### Exercise material
** BEGIN **

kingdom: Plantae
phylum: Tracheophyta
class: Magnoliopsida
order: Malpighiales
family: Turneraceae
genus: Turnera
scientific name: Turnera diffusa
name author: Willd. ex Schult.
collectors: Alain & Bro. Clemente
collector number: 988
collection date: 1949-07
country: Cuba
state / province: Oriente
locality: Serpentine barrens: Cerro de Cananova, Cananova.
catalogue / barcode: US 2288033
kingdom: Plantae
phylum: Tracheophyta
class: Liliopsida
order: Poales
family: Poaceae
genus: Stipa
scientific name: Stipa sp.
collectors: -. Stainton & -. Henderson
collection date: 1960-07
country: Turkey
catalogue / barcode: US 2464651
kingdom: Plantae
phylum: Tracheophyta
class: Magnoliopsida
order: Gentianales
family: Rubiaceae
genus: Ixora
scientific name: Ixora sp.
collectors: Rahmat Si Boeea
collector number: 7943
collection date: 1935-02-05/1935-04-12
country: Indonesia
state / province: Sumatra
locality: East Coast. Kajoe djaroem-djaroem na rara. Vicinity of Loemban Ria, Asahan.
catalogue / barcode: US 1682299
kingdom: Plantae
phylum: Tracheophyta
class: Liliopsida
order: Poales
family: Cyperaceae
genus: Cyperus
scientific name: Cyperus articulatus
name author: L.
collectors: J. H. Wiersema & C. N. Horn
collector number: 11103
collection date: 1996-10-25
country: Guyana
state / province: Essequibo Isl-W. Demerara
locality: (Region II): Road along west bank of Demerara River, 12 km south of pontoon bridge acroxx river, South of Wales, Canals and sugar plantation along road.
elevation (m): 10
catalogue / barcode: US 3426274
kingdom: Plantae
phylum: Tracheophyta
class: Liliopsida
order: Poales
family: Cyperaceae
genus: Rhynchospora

** END **

### Your task
Reproduce every line of the listing above character for character, without any changes.

### Complete answer
kingdom: Plantae
phylum: Tracheophyta
class: Magnoliopsida
order: Malpighiales
family: Turneraceae
genus: Turnera
scientific name: Turnera diffusa
name author: Willd. ex Schult.
collectors: Alain & Bro. Clemente
collector number: 988
collection date: 1949-07
country: Cuba
state / province: Oriente
locality: Serpentine barrens: Cerro de Cananova, Cananova.
catalogue / barcode: US 2288033
kingdom: Plantae
phylum: Tracheophyta
class: Liliopsida
order: Poales
family: Poaceae
genus: Stipa
scientific name: Stipa sp.
collectors: -. Stainton & -. Henderson
collection date: 1960-07
country: Turkey
catalogue / barcode: US 2464651
kingdom: Plantae
phylum: Tracheophyta
class: Magnoliopsida
order: Gentianales
family: Rubiaceae
genus: Ixora
scientific name: Ixora sp.
collectors: Rahmat Si Boeea
collector number: 7943
collection date: 1935-02-05/1935-04-12
country: Indonesia
state / province: Sumatra
locality: East Coast. Kajoe djaroem-djaroem na rara. Vicinity of Loemban Ria, Asahan.
catalogue / barcode: US 1682299
kingdom: Plantae
phylum: Tracheophyta
class: Liliopsida
order: Poales
family: Cyperaceae
genus: Cyperus
scientific name: Cyperus articulatus
name author: L.
collectors: J. H. Wiersema & C. N. Horn
collector number: 11103
collection date: 1996-10-25
country: Guyana
state / province: Essequibo Isl-W. Demerara
locality: (Region II): Road along west bank of Demerara River, 12 km south of pontoon bridge acroxx river, South of Wales, Canals and sugar plantation along road.
elevation (m): 10
catalogue / barcode: US 3426274
kingdom: Plantae
phylum: Tracheophyta
class: Liliopsida
order: Poales
family: Cyperaceae
genus: Rhynchospora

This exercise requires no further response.